15 mai
Ils ont rouvert les CHSLD pour les proches aidants. J’y suis allé cette semaine. J’ai revu mon père. En vrai.
C’était mercredi, en plein cœur des semailles. Dans le Pays Brûlé, la poussière des tracteurs embrumait la plaine. Les cabines émergeaient de leur nuage comme de grandes machines triomphantes. J’étais heureux, mais un peu nerveux. J’ai traversé le pont. La rivière Nicolet avait repris son air de cré fine, son air de dire: nan, nan, c’est moi la plus belle, avez-vous vu mes rives verdoyantes, mes falaises, ma beauté?
À l’accueil de l’hôpital, deux très jeunes et très frêles gardiens de sécurité m’ont accueilli avec un manque d’autorité presque touchant. Voulez-vous vous laver les mains? Deux comparses qu’on aurait dit frais débarqués du Togo ou de la Côte d’Ivoire, pris dans un inconfort aussi gros que la radio accrochée à leur hanche, perdus dans cet hôpital tout blanc et tout crispé. J’ai souri, témoin de cet interrogatoire improbable de l’un d’eux à l’accent prononcé, mais à la voix basse et incertaine questionnant cette madame achalée par son masque, nicoletaine de souche profonde, québécoise de très grande permanence.
Arrivez-vous de voyage?
Han?
Arrivez-vous de voyage?
Non.
Une infirmière, Sophie, est venue nous chercher, la madame et moi. On est allés à la cafétéria pour une mini formation de port de masque, de lavage de mains et de vérification de consentement. Sophie nous a montré comment enlever le masque. Le pointu de son menton, de son nez et de ses pommettes n’avait pas été annoncé par la rondeur de ses yeux. Ça m’a surpris, mais pas déçu. On a remis nos masques. La madame s’est mise à chialer contre la paranoïa autour du virus. Je crois pas à ça ce virus-là, je suis contre ça, je signerai pas ça! Les yeux de Sophie sont devenus encore plus ronds quand elle m’a regardé. Vous n’avez pas le choix madame si vous voulez voir votre mari.

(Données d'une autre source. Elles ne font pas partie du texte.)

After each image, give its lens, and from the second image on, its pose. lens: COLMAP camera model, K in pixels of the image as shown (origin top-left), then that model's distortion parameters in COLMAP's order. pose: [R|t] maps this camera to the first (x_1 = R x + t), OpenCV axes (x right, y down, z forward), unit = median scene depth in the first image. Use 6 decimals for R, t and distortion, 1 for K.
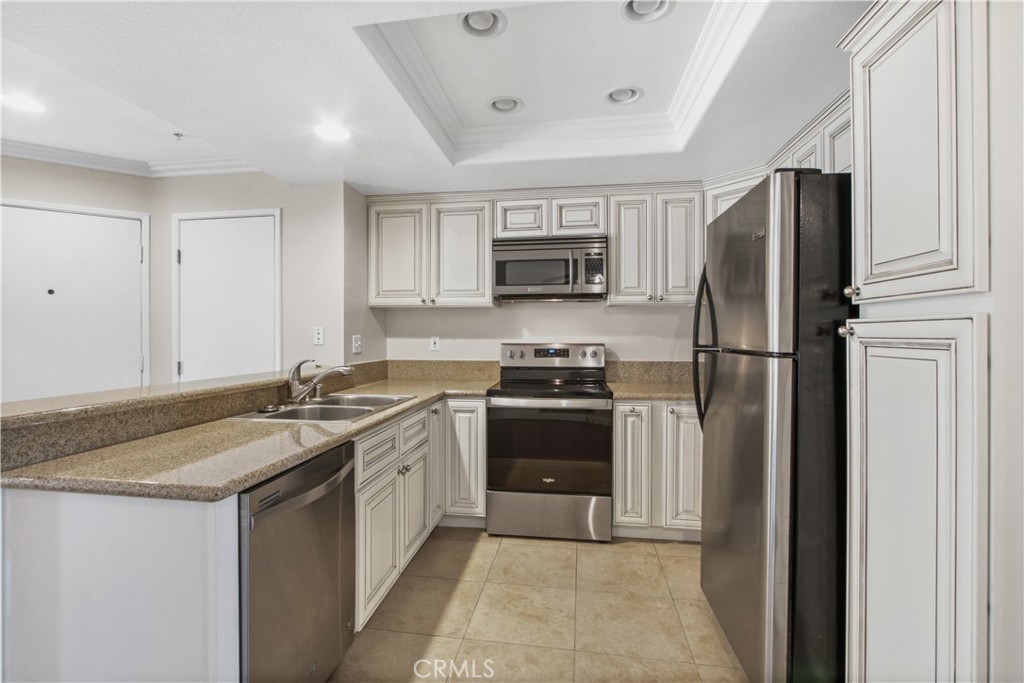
lens RADIAL K [[467.4, 0, 504.6], [0, 467.4, 333.7], [0, 0, 1]] dist [-0.005382, -0.000446]
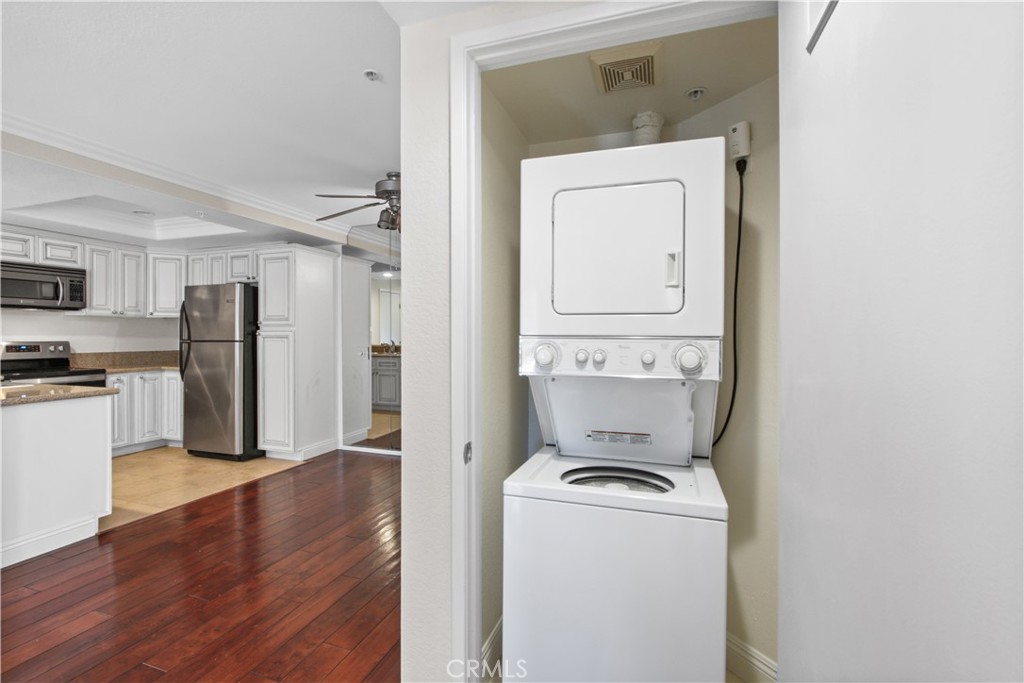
lens RADIAL K [[467.4, 0, 508.2], [0, 467.4, 335.6], [0, 0, 1]] dist [-0.005382, -0.000446]
pose [[0.170982, -0.000596, 0.985274, -1.047133], [-0.001396, 0.999999, 0.000847, 0.001025], [-0.985273, -0.001520, 0.170981, -0.626997]]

Sophie est allée reconduire la madame à l’étage de son mari malade et perdu qu’elle pourra recommencer à faire manger, à peigner, à laver. Je l’ai attendue près de l’ascenseur, un peu anxieux. Elle est revenue, on a monté, elle m’a amené jusqu’à mon père qui était au fond du corridor. Un beau paquet d’os debout, en train de marcher, sans canne, presque solide. Il m’a vu m’approcher sans me reconnaître. Il a plissé les yeux, méfiant. J’ai parlé haut, avec ma voix que je savais ma voix, avec mes mots que je savais mes mots. Il m’a reconnu. Il s’est mis à pleurer. C’est un braillard. Il pleurait systématiquement à chaque émission de La petite maison dans la prairie.
On est entrés dans sa chambre doucement, je l’ai aidé. Je me suis installé devant lui et on s’est retrouvés, comme avant, à travers le langage. J’ai parlé, expliqué, nommé, articulé, énuméré. Ma voix effaçait mon masque. Il m’écoutait, tentait de ne rien échapper. Le moindre mot étouffé, la moindre interjection bafouillée le déstabilisait. J’essayais d’être précis et fluide.
Puis il a parlé. Il a essayé. Difficilement. Les mots étaient loin, enfouis, absents. Il a tenté de me faire comprendre sa souffrance langagière avec les mots qu’il pouvait, qui venaient. Il usait d’analogies subtiles, parfois de couleurs, de mots-impressions (vent, couvrir, brique) qu’il échappait et rattrapait, de commentaires imagés sur sa propre stratégie, de mots parents, de reprise de fil, de récapitulations surprenantes. On a ri, sans le nommer, de ce méta-langage fragile et fascinant. Puis j’ai été soufflé par la grandeur du moment, la singularité du discours, sa fulgurance artistique. J’ai dit ces deux mots-là: fulgurance et artistique. Mon père m’a fait cet air que je connaissais si bien qui voulait dire que j’en mettais un peu trop puis il est retourné à ses univers hallucinés et inquiets.
On est venu lui porter une collation, un gobelet de crème glacée. Je l’ai regardé en silence déguster avec un plaisir fou et concentré ce sucre béni. Il en a échappé sur son chandail, je l’ai aidé à le nettoyer. Soudain, il a relevé la tête. Heille, as-tu fait ton voyage de vélo dans l’Ouest?